# just got the peticure



## GSDGIRLS (Jan 7, 2002)

hi all,i just got the peticure last week and i have used it twice and i have to say it is great!!i bought the peticure power kit for 59.99 plus shipping. i think the one thats a little cheaper would work good also for german shepherds.i am using it on a german shepherd that doesnt like her nails clipped at all and it went very good both times i have used it.i would write more on it but have to go to work,but for me its worth the money!!it does have a 30 day money back on it also.hope this helps,peggy g


----------



## Ilovealldogs (Nov 17, 2006)

I was going to ask if anyone has tried this. I've looked at them on eBay, but I am so skeptical about products. Keep us posted on the pros and cons (if there are any).


----------



## GSDGIRLS (Jan 7, 2002)

just wanted to let everybody know this peticure is great!i am doing her nails by my self now,before the peticure it took both me and my hubby and a bag of treats to cut her nails!i will never ever use the old way of clipping the nails..


----------



## Castlemaid (Jun 29, 2006)

Aren't those things great? I had a thread a couple of weeks ago on getting a dremel to do my dog's nails and how great it worked! 

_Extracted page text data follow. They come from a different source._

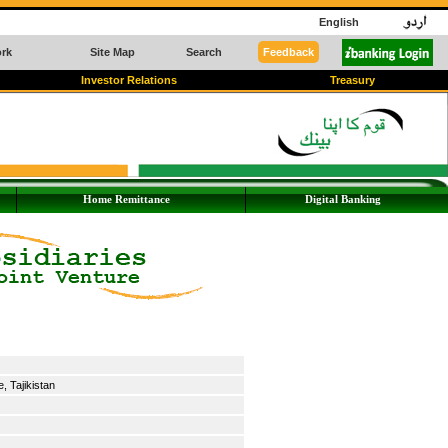
English
rk
Site Map
Search
Feedback
Investor Relations
Treasury
Home Remittance
Digital Banking
 Tajikistan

My new puppy was screaming and fighting each time I tried to do his nails. I didn't want to set up a confrontational relationship over nail clipping, so I got a dremel, and now he just lays there and lets me do all his nails without a peep out of him.

Glad the peticure is working so great for you! More people should try it.


----------



## BlackGSD (Jan 4, 2005)

I know someone that uses a peticure too. She has a GSD pup (Sirens little sister.) a Bouvier and a Dacshund. She got the "meduim" sized one and LOVES it.


----------



## ks-sunflower (Oct 4, 2008)

I saw that on TV as well ... I also have a local store that has an as see on TV shelf and they have them there I went to that store and took a closer look. its the same thing as a dremel and about the same price depending on what model dremel you get..the pedicure or pedipaws run on reg. batteries and can be pricey in the long run.. you can get a dremel with rechargeable battery pack for about $20 at walmart so that's what I bought and it works great on my other two dogs....my gsd is scared of it but then again he is a big baby about everything so that will take some work on being able to use it on him...


----------